表現令人滿意。題目要求考生解釋為何資料D的作者認為革命黨人值得敬重。不少考生能夠從資料引用相關線索,並作出恰當的解釋。表現稍遜的考生僅朝亂抄錄資料,欠缺解釋,或所作解釋與所引線索無關。

評分準則

* 每個有效線索和有效解釋得2分

例:

- 「為自己國家長久利益而努力。」

- 「清政府一直在想盡辦法緝捕他們,要置他們於死地。」

參考答案

由於革命黨人為眾人謀幸福,所以作者認為其值得敬重。參考資料D,作者稱讚革命黨人無私奉獻,一心一意「為同胞迷幸福」,並沒有任何「別的意圖」,只望中國盡早落實現代化。而且經過多次失敗仍「甘願為自國家長久的利益而努力」,明白自由得來不易,不怕辛苦努力不懈,故其值得尊重。

基於革命黨人具高尚修為,因此作者認為其值得敬重。參考資料D,作者記述革命黨人「很多低調地低過平凡的生活」,不怕「事蹟鮮為人知」,公眾對自己或所作之事感到陌生。更甚「被視為危害國家的派別」,被抹黑也在所不計。面對「緝捕」、政權「要置他們於死地」亦毫不恐懼,其不怕犧牲的精神值得尊重。
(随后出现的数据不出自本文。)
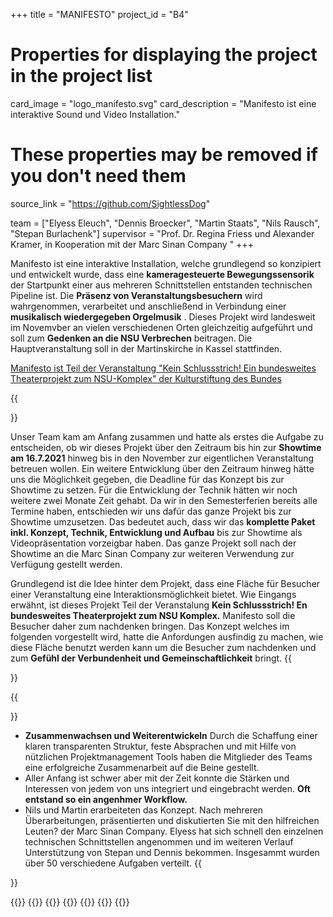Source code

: +++
title = "MANIFESTO"
project_id = "B4"

# Properties for displaying the project in the project list
card_image = "logo_manifesto.svg"
card_description = "Manifesto ist eine interaktive Sound und Video Installation."


# These properties may be removed if you don't need them
source_link = "https://github.com/SightlessDog"


team = ["Elyess Eleuch", "Dennis Broecker", "Martin Staats", "Nils Rausch", "Stepan Burlachenk"]
supervisor = "Prof. Dr. Regina Friess und Alexander Kramer, in Kooperation mit der Marc Sinan Company "
+++

Manifesto ist eine interaktive Installation, welche grundlegend so konzipiert und entwickelt wurde, dass eine **kameragesteuerte Bewegungssensorik** der Startpunkt einer aus mehreren Schnittstellen entstanden technischen Pipeline ist. Die **Präsenz von Veranstaltungsbesuchern** wird wahrgenommen, verarbeitet und anschließend in Verbindung einer **musikalisch wiedergegeben Orgelmusik** . Dieses Projekt wird landesweit im Novemvber an vielen verschiedenen Orten gleichzeitig aufgeführt und soll zum **Gedenken an die NSU Verbrechen** beitragen. Die Hauptveranstaltung soll in der Martinskirche in Kassel stattfinden.

[Manifesto ist Teil der Veranstaltung "Kein Schlussstrich! Ein bundesweites Theaterprojekt zum NSU-Komplex" der Kulturstiftung des Bundes](https://www.kulturstiftung-des-bundes.de/de/projekte/buehne_und_bewegung/detail/kein_schlussstrich.html)

{{<section title="Anforderung">}}

Unser Team kam am Anfang zusammen und hatte als erstes die Aufgabe zu entscheiden, ob wir dieses Projekt über den Zeitraum bis hin zur **Showtime am 16.7.2021** hinweg bis in den November zur eigentlichen Veranstaltung betreuen wollen. Ein weitere Entwicklung über den Zeitraum hinweg hätte uns die Möglichkeit gegeben, die Deadline für das Konzept bis zur Showtime zu setzen. Für die Entwicklung der Technik hätten wir noch weitere zwei Monate Zeit gehabt. Da wir in den Semesterferien bereits alle Termine haben, entschieden wir uns dafür das ganze Projekt bis zur Showtime umzusetzen. Das bedeutet auch, dass wir das **komplette Paket inkl. Konzept, Technik, Entwicklung und Aufbau** bis zur Showtime als Videopräsentation vorzeigbar haben. Das ganze Projekt soll nach der Showtime an die Marc Sinan Company zur weiteren Verwendung zur Verfügung gestellt werden.

Grundlegend ist die Idee hinter dem Projekt, dass eine Fläche für Besucher einer Veranstaltung eine Interaktionsmöglichkeit bietet. Wie Eingangs erwähnt, ist dieses Projekt Teil der Veranstalung **Kein Schlussstrich! En bundesweites Theaterprojekt zum NSU Komplex.** Manifesto soll die Besucher daher zum nachdenken bringen. Das Konzept welches im folgenden vorgestellt wird, hatte die Anfordungen ausfindig zu machen, wie diese Fläche benutzt werden kann um die Besucher zum nachdenken und zum **Gefühl der Verbundenheit und Gemeinschaftlichkeit** bringt.
{{</section>}}

<!--{{<quote source="https://developer.mozilla.org/en-US/docs/Web/HTML/Element/blockquote" caption="me">}}
yeet
{{</quote>}} -->

{{<section title="Team">}}

- **Zusammenwachsen und Weiterentwickeln** Durch die Schaffung einer klaren transparenten Struktur, feste Absprachen und mit Hilfe von nützlichen Projektmanagement Tools haben die Mitglieder des Teams eine erfolgreiche Zusammenarbeit auf die Beine gestellt.
- Aller Anfang ist schwer aber mit der Zeit konnte die Stärken und Interessen von jedem von uns integriert und eingebracht werden. **Oft entstand so ein angenhmer Workflow.**
- Nils und Martin erarbeiteten das Konzept. Nach mehreren Überarbeitungen, präsentierten und diskutierten Sie mit den hilfreichen Leuten? der Marc Sinan Company. Elyess hat sich schnell den einzelnen technischen Schnittstellen angenommen und im weiteren Verlauf Unterstützung von Stepan und Dennis bekommen. Insgesammt wurden über 50 verschiedene Aufgaben verteilt.
  {{</section >}}

{{<gallery>}}
{{<team-member image="man_elyess.jpg" name="Elyess Eleuch">}}
{{<team-member image="man_dennis.jpg" name="Dennis Broecker">}}
{{<team-member image="man_martin.jpg" name="Martin Staats">}}
{{<team-member image="man_nils.jpg" name="Nils Rausch">}}
{{<team-member image="man_stepan.jpg" name="Stepan Burlachenko">}}
{{</gallery>}}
(c) 假設你是活於1911年的中國學者。你會想當一個改革者,還是革命黨人?試參考資料C及D,並就你所知,解釋你為何選擇其中一方,而不選擇另一方。(8分)



考生表現

表現尚可。題目要求考生假設自己是活於1911年的中國學者,然後根據兩項資料及個人所知解釋為何想當一個改革者或者革命黨人。只有表現最出色的考生能按題目要求作出合理的討論。很多答卷出現以下一種或以上的毛病:混淆晚清歷史背景下的「改革者」和「革命者」;個人所知部分較薄弱;按個人感受而非史實作答;選擇當革命者時,側重改革的局限而非革命的好處;討論了辛亥革命成功後的史實。

評分準則

L1 答案含混,未能有效運用資料及個人所知。 [最多2分]

L2 欠缺均衡,僅能有效運用資料個人所知。 [最多4分]

L3 答栽合理且均衡,能有效運用資料個人所知。 [最多8分]



改革者:

例:

- 清政府的一連串改革「將這個貌合神離的各部分轉化成一團結的整體」,因此能夠克服地方主義的問題。(資料C)

- 搞革命的風險太高,清政府會「想盡辦法緝捕他們,要置他們於死地。」(資料D)

- 各項改革相當徹底,中國正逐步成為開放的社會,教育水平亦有所提高。(個人所知)

革命黨人:

例:

- 革命黨人情操高尚、開明、有教養,願意為國家的長久利益犧牲小我。(資料D)

- 清政府是外來政權,除革命一途外,無法消滅之。(個人所知)

- 清政府在推行政治改革上毫無誠意。(個人所知)

參考答案

作為一個1911年的學者,我會選擇做個革命黨人。

先解釋我何以不支持改革。

第一,改革成效不大。參考資料C,著作分析1910年的改革「並非改朝換代」,也「非政體革命」為目標,表示清政府在實施一個形式上、表面的改革,未有針對中國根本問題努力。身為1911年知識份子,學習過美國獨立戰爭、法國大革命等歷史,明瞭君主制是獨裁專制,當政權冥頑不靈不思進取,故我選擇成為革命黨人。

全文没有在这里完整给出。